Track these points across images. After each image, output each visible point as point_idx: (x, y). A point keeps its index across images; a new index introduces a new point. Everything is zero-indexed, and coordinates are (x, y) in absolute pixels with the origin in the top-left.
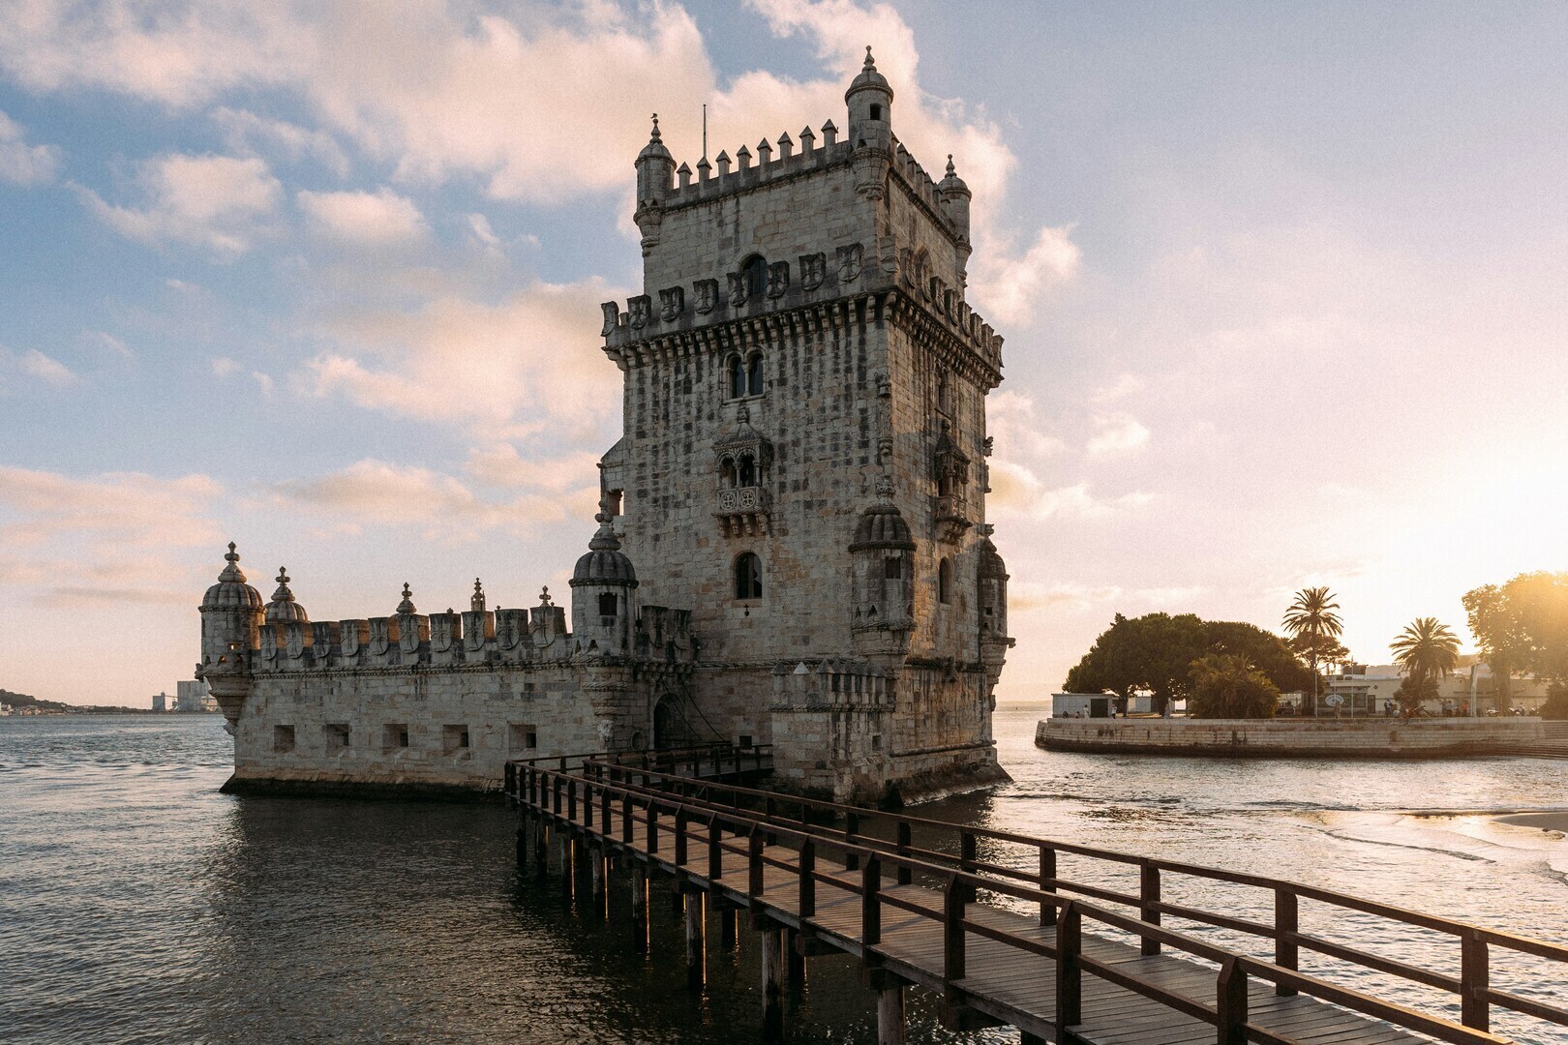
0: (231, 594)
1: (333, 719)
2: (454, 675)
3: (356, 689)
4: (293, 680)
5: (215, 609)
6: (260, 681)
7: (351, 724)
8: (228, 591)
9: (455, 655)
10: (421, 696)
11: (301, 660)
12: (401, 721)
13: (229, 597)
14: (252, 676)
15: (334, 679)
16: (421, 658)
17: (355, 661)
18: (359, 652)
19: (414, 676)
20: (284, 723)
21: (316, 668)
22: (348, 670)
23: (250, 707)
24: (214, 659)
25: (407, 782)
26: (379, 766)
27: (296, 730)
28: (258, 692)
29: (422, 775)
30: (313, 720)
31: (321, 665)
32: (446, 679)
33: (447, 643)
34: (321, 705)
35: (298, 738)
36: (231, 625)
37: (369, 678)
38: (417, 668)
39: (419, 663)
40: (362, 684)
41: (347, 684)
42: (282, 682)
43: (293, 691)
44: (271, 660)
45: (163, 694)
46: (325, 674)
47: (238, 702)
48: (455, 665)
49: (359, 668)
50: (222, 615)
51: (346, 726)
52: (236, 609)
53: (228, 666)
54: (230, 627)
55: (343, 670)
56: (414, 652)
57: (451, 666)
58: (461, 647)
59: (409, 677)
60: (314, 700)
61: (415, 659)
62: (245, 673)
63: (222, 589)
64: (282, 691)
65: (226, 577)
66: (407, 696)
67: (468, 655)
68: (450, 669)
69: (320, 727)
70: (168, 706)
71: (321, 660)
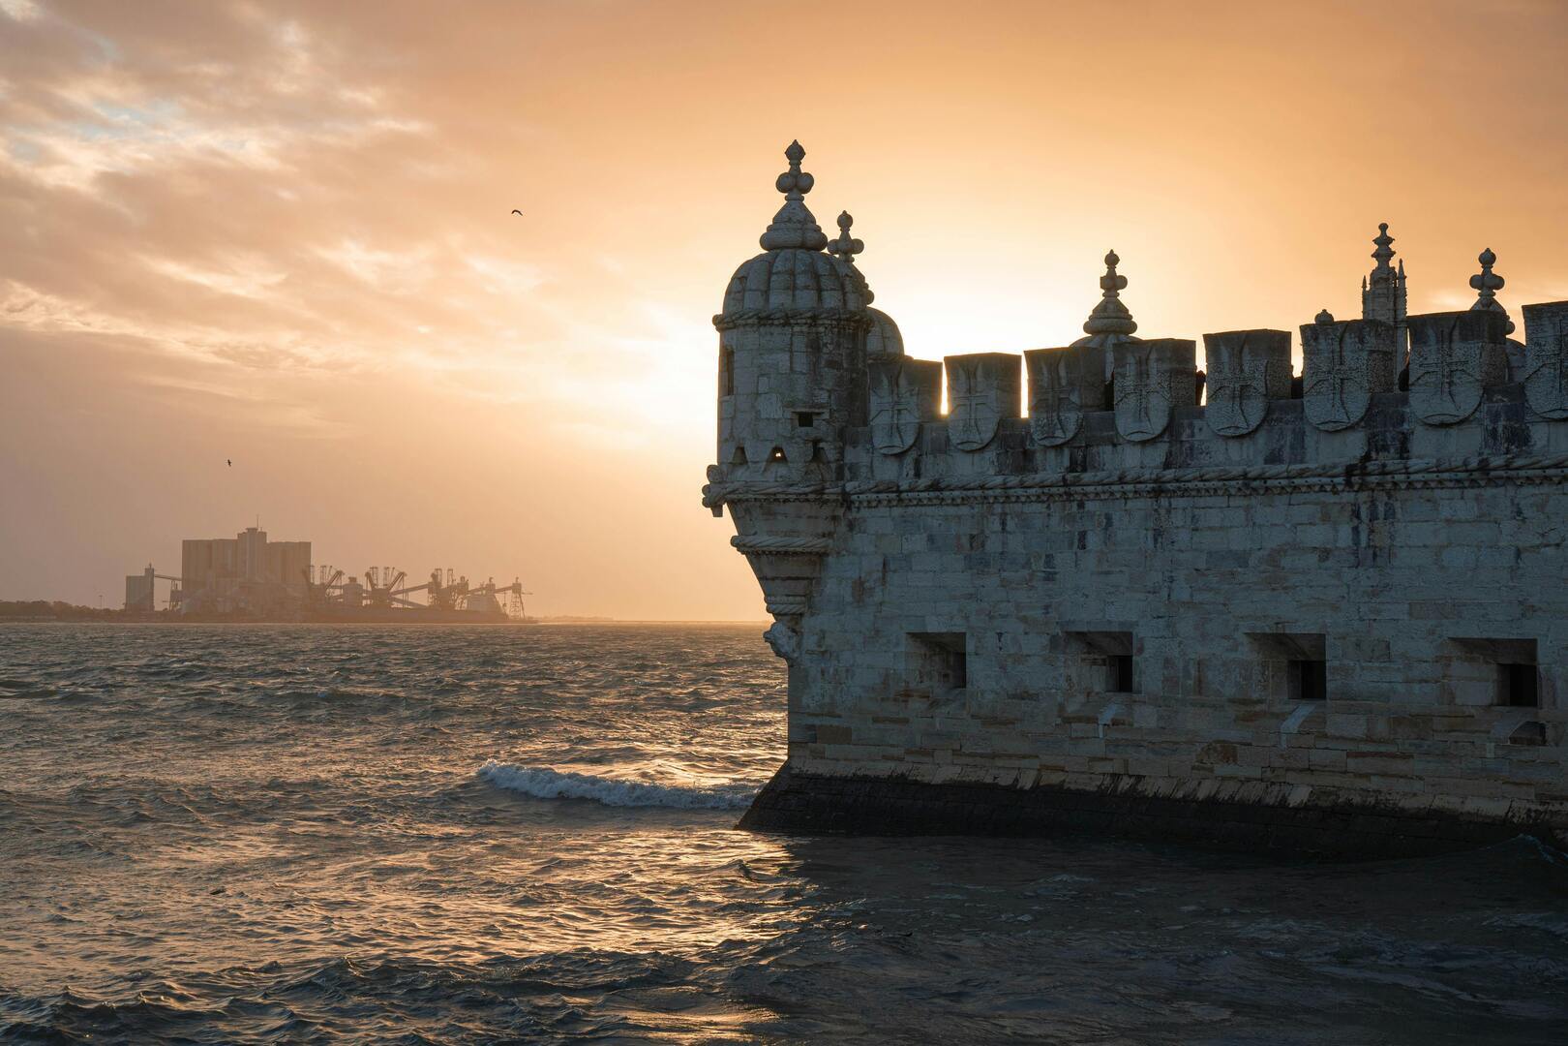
0: (801, 280)
1: (1089, 616)
2: (1489, 492)
3: (1158, 534)
4: (964, 510)
5: (764, 320)
6: (865, 512)
7: (1140, 632)
8: (792, 273)
9: (1494, 433)
10: (1372, 555)
11: (991, 455)
12: (1303, 624)
13: (794, 288)
14: (846, 501)
15: (1089, 506)
16: (1375, 445)
17: (1158, 454)
18: (1171, 429)
19: (1348, 497)
20: (934, 626)
21: (1038, 477)
22: (1137, 481)
23: (834, 585)
24: (757, 452)
25: (1324, 803)
26: (1228, 752)
27: (970, 646)
28: (860, 542)
29: (1375, 783)
30: (1024, 620)
31: (1051, 468)
32: (1460, 505)
33: (1467, 398)
34: (1050, 577)
35: (975, 667)
36: (801, 363)
37: (1201, 502)
38: (1364, 473)
39: (1367, 458)
40: (1178, 519)
41: (1132, 520)
42: (934, 516)
43: (965, 541)
44: (900, 456)
45: (150, 572)
46: (1067, 492)
47: (807, 571)
48: (1497, 461)
49: (1170, 474)
50: (779, 336)
51: (1125, 637)
52: (814, 318)
53: (794, 470)
54: (798, 368)
55: (1121, 480)
56: (1351, 428)
57: (1484, 467)
58: (1518, 410)
59: (1331, 499)
60: (1027, 564)
61: (1354, 446)
62: (832, 491)
63: (779, 266)
64: (931, 539)
65: (781, 237)
66: (1325, 554)
67: (1539, 434)
68: (1479, 475)
69: (1045, 640)
70: (161, 600)
71: (1051, 455)
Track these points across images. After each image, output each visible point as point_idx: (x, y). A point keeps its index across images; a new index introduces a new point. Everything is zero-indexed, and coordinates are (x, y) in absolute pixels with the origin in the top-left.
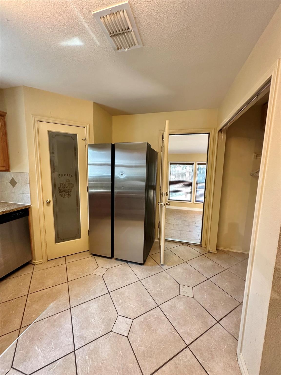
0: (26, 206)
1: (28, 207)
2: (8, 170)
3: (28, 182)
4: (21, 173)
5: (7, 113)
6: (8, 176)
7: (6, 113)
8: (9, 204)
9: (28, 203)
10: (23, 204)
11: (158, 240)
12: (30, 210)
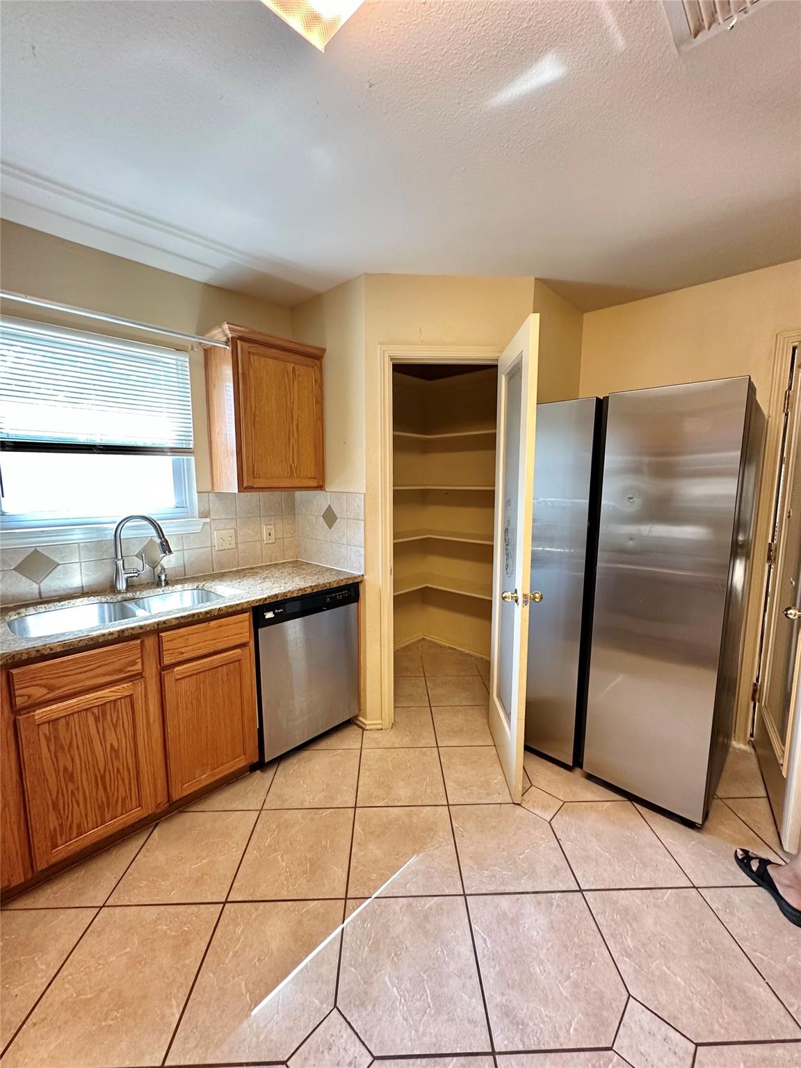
**********
● PROBLEM DESCRIPTION: Leave the pictures out, and print every line of the listing exactly as written.

● WRITTEN REPLY:
Track these points across images. After each image, output each visible point as point_idx: (x, y). A point keeps its index across images; a new index introduces a new point. Everything is zero-indexed, and coordinates are (x, y) in absolute pixels with the origin in the top-left.
0: (231, 594)
1: (333, 719)
2: (454, 675)
3: (356, 689)
4: (293, 680)
5: (215, 609)
6: (260, 681)
7: (351, 724)
8: (228, 591)
9: (455, 655)
10: (421, 696)
11: (301, 660)
12: (401, 721)
13: (229, 597)
14: (252, 676)
15: (334, 679)
16: (421, 658)
17: (355, 661)
18: (359, 652)
19: (414, 676)
20: (284, 723)
21: (316, 668)
22: (348, 670)
23: (250, 707)
24: (214, 659)
25: (407, 782)
26: (379, 766)
27: (296, 730)
28: (258, 692)
29: (422, 775)
30: (313, 720)
31: (321, 665)
32: (446, 679)
33: (447, 643)
34: (321, 705)
35: (298, 738)
36: (231, 625)
37: (369, 678)
38: (417, 668)
39: (419, 663)
40: (362, 684)
41: (347, 684)
42: (282, 682)
43: (293, 691)
44: (271, 660)
45: (163, 694)
46: (325, 674)
47: (238, 702)
48: (455, 665)
49: (359, 668)
50: (222, 615)
51: (346, 726)
52: (236, 609)
53: (228, 666)
54: (230, 627)
55: (343, 670)
56: (414, 652)
57: (451, 666)
58: (461, 647)
59: (409, 677)
60: (314, 700)
61: (415, 659)
62: (245, 673)
63: (222, 589)
64: (282, 691)
65: (226, 577)
66: (407, 696)
67: (468, 655)
68: (450, 669)
69: (320, 727)
70: (168, 706)
71: (321, 660)
0: (801, 280)
1: (1089, 616)
2: (1489, 492)
3: (1158, 534)
4: (964, 510)
5: (764, 320)
6: (865, 512)
7: (1140, 632)
8: (792, 273)
9: (1494, 433)
10: (1372, 555)
11: (991, 455)
12: (1303, 624)
13: (794, 288)
14: (846, 501)
15: (1089, 506)
16: (1375, 445)
17: (1158, 454)
18: (1171, 429)
19: (1348, 497)
20: (934, 626)
21: (1038, 477)
22: (1137, 481)
23: (834, 585)
24: (757, 452)
25: (1324, 803)
26: (1228, 752)
27: (970, 646)
28: (860, 542)
29: (1375, 783)
30: (1024, 620)
31: (1051, 468)
32: (1460, 505)
33: (1467, 398)
34: (1050, 577)
35: (975, 667)
36: (801, 363)
37: (1201, 502)
38: (1364, 473)
39: (1367, 458)
40: (1178, 519)
41: (1132, 520)
42: (934, 516)
43: (965, 541)
44: (900, 456)
45: (150, 572)
46: (1067, 492)
47: (807, 571)
48: (1497, 461)
49: (1170, 474)
50: (779, 336)
51: (1125, 637)
52: (814, 318)
53: (794, 470)
54: (798, 368)
55: (1121, 480)
56: (1351, 428)
57: (1484, 467)
58: (1518, 410)
59: (1331, 499)
60: (1027, 564)
61: (1354, 446)
62: (832, 491)
63: (779, 266)
64: (931, 539)
65: (781, 237)
66: (1325, 554)
67: (1539, 434)
68: (1479, 475)
69: (1045, 640)
70: (161, 600)
71: (1051, 455)
Track these points across images. After each image, output each visible point as point_idx: (x, y). A point keeps its index across images; a new index introduces a new point. Everything is zero-indexed, and coordinates are (x, y) in absolute pixels with the origin in the top-left.
0: (26, 206)
1: (28, 207)
2: (8, 170)
3: (28, 182)
4: (21, 173)
5: (7, 113)
6: (8, 176)
7: (6, 113)
8: (9, 204)
9: (28, 203)
10: (23, 204)
11: (158, 240)
12: (30, 210)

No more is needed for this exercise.